▶ _WHAT TO DO_
Reproduce the following data line for line, with no changes.
*** Opening of INFORMATION GIVEN ***
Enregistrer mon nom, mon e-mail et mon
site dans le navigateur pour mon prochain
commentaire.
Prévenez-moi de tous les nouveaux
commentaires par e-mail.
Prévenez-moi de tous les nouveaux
*** Close of INFORMATION GIVEN ***
▶ _TASK RESPONSE_
Enregistrer mon nom, mon e-mail et mon
site dans le navigateur pour mon prochain
commentaire.
Prévenez-moi de tous les nouveaux
commentaires par e-mail.
Prévenez-moi de tous les nouveaux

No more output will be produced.